Re: DEFLAZIONE E DEBITO ¶
By: XTOL on Domenica 13 Agosto 2017 12:22
se qualcuno non avesse ancora chiaro perchè le banche centrali devono alzare i tassi e devono abbassare i tassi, cioè sono (e siamo) fottuti:
Social Security hopes that ‘real’ interest rates, i.e. inflation-adjusted interest rates, will be at least 3.2%.
This means that they need interest rates to be 3.2% ABOVE the rate of inflation.
This is where their projections are WAY OFF… because real interest rates in the US are actually negative.
The 12-month US government bond currently yields 1.2%. Yet the official inflation rate in the Land of the Free is 1.7%.
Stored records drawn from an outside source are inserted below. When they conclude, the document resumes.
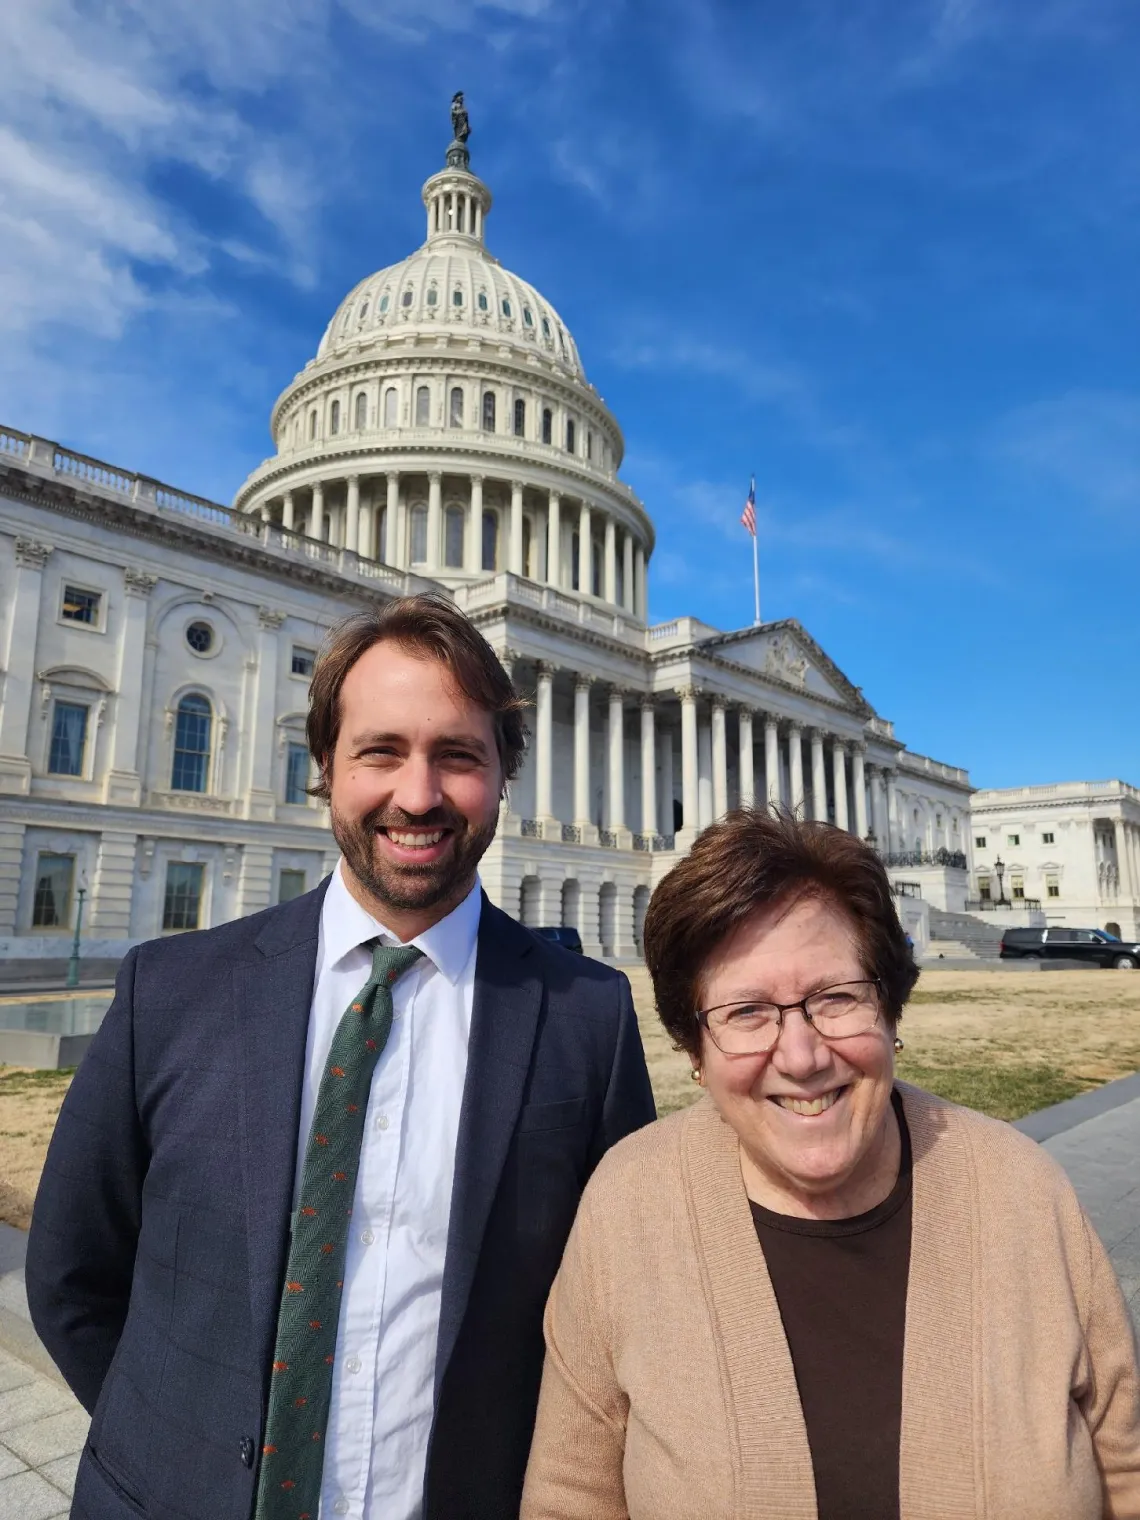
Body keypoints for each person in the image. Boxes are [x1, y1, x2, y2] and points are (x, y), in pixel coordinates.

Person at [27, 592, 654, 1520]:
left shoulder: (586, 1018)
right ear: (323, 765)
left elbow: (616, 1309)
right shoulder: (169, 991)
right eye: (381, 751)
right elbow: (73, 1272)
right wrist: (174, 1445)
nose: (417, 795)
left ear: (504, 774)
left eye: (458, 755)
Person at [523, 808, 1140, 1519]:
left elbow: (1124, 1467)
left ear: (891, 1009)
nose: (802, 1054)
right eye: (747, 1011)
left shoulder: (1023, 1190)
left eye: (836, 997)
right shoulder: (628, 1206)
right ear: (694, 1049)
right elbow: (569, 1499)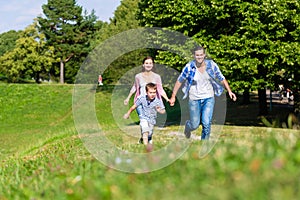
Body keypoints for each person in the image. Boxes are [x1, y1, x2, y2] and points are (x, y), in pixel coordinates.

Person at [169, 46, 237, 140]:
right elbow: (180, 80)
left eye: (201, 55)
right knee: (195, 124)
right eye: (197, 55)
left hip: (208, 97)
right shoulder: (189, 67)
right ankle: (188, 127)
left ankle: (204, 143)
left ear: (204, 55)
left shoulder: (211, 65)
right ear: (194, 56)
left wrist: (229, 91)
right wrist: (173, 96)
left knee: (206, 122)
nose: (199, 57)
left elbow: (221, 78)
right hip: (194, 99)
In other words, the interest rate is LOWER than inflation, i.e. the ‘real’ interest rate is MINUS 0.5%.
Social Security is depending on +3.2%.
US public pension funds at the state and local level are also underfunded by an average of 67.9%.
Additionally, most pension funds target an investment return of between 7.5% to 8% in order to stay solvent.
Yet in 2015 the average pension fund’s investment return was just 3.2%. And last year a pitiful 0.6%.
This is a nationwide problem. Social Security is running out of money. State and local pension funds are running out of money.